PROBLEM: Using "along" as the search string, find the matching lines below and copy them.

(MATERIAL PROVIDED begins)

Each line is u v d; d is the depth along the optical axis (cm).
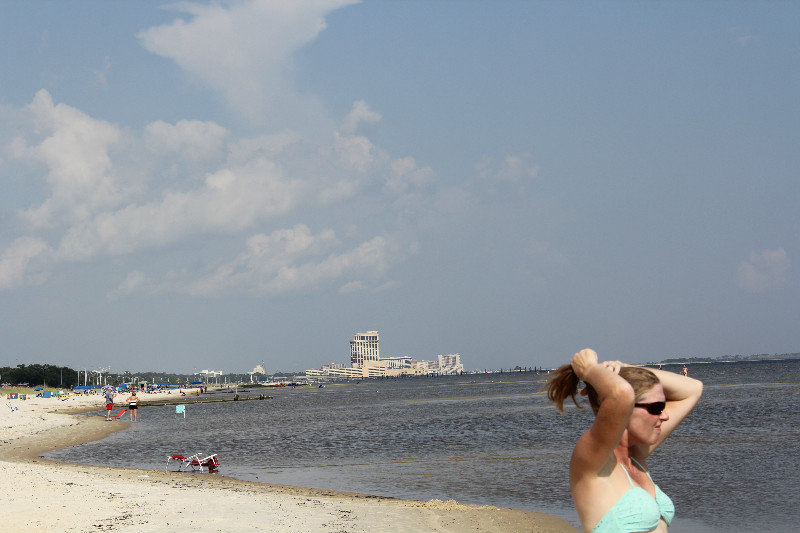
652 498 318
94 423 6438
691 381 362
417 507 1736
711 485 2148
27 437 4794
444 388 18512
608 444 304
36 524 1384
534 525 1556
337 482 2358
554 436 3834
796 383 11275
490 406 7650
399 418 6097
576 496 323
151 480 2259
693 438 3556
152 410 10294
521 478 2350
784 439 3362
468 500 1950
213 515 1519
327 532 1384
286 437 4456
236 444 4044
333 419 6394
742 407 5856
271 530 1380
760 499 1909
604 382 300
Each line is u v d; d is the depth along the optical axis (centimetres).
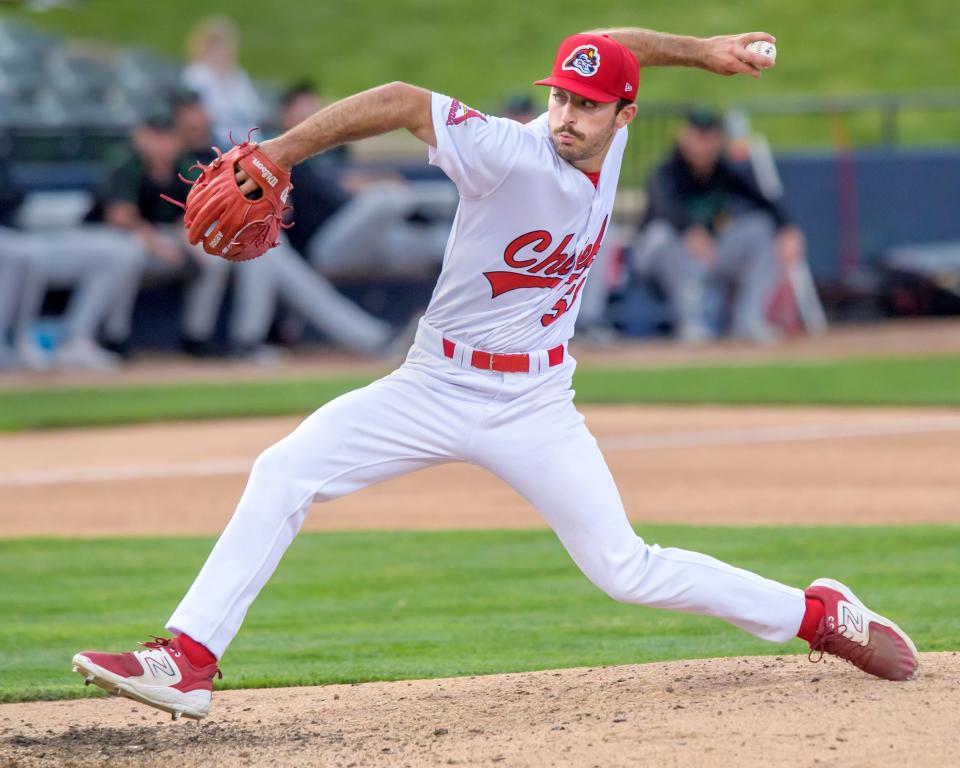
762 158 6047
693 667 1669
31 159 5416
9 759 1370
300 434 1427
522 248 1373
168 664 1371
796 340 5612
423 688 1639
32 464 3388
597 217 1420
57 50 6912
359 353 5262
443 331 1429
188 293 5031
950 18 10469
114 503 2966
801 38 10194
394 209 5066
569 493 1441
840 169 6262
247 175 1327
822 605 1528
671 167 5391
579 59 1342
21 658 1862
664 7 10656
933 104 6688
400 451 1438
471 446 1436
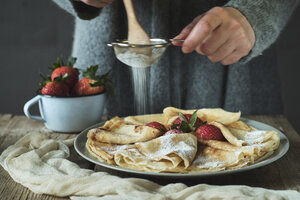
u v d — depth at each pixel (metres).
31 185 0.89
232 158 0.95
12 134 1.31
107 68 1.69
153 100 1.71
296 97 2.58
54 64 1.38
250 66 1.71
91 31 1.66
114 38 1.66
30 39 2.72
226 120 1.18
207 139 1.06
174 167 0.92
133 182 0.85
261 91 1.75
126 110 1.75
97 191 0.83
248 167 0.88
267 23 1.28
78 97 1.27
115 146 1.07
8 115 1.54
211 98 1.74
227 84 1.76
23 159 0.99
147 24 1.66
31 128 1.37
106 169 1.01
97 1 1.19
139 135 1.10
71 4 1.36
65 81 1.33
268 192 0.79
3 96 2.80
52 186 0.85
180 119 1.16
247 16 1.22
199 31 1.07
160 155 0.95
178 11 1.60
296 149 1.13
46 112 1.30
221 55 1.19
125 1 1.21
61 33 2.71
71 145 1.17
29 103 1.30
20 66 2.76
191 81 1.73
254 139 1.07
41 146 1.09
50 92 1.28
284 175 0.95
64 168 0.96
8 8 2.67
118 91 1.73
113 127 1.18
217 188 0.82
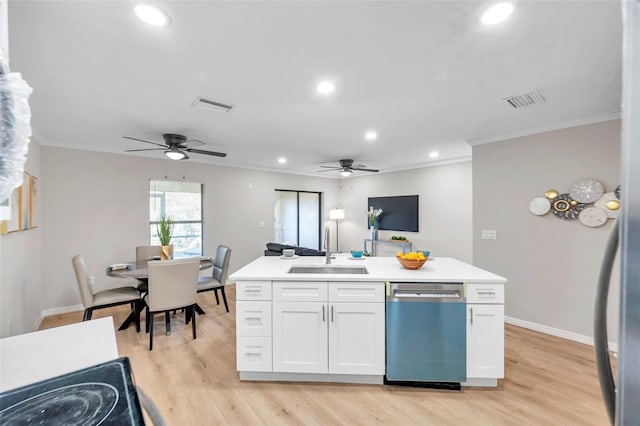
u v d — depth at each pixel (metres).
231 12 1.39
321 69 1.96
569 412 1.93
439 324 2.16
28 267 3.20
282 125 3.19
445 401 2.05
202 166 5.33
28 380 0.86
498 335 2.15
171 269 2.95
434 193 5.61
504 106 2.64
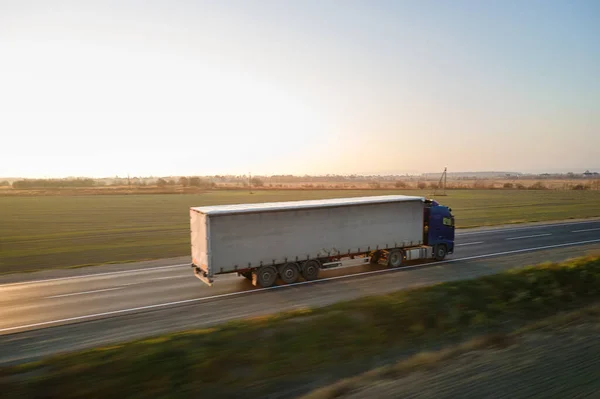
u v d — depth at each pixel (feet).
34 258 94.89
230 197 288.51
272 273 66.28
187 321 49.01
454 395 23.91
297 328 36.45
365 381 26.63
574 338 33.73
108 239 124.36
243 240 63.36
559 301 47.50
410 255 80.48
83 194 346.74
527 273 56.34
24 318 50.78
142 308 54.70
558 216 169.89
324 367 30.25
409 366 28.86
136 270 80.48
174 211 210.18
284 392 26.48
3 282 71.00
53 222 167.12
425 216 83.61
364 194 303.48
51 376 27.45
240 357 30.96
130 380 27.20
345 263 82.12
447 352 31.55
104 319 50.16
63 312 53.21
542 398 23.22
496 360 29.40
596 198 276.00
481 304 45.01
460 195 306.55
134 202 264.52
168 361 29.84
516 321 41.19
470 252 92.99
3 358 38.32
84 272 79.00
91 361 29.73
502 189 398.83
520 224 143.23
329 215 70.79
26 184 499.10
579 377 25.99
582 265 60.70
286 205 69.26
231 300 58.18
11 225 157.58
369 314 40.14
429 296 45.96
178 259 92.17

(MATERIAL PROVIDED ends)

RESPONSE AREA:
Each line is u v d; d is the depth along the optical axis (cm).
Each line is u v d; d is the depth along the optical axis (centimetres).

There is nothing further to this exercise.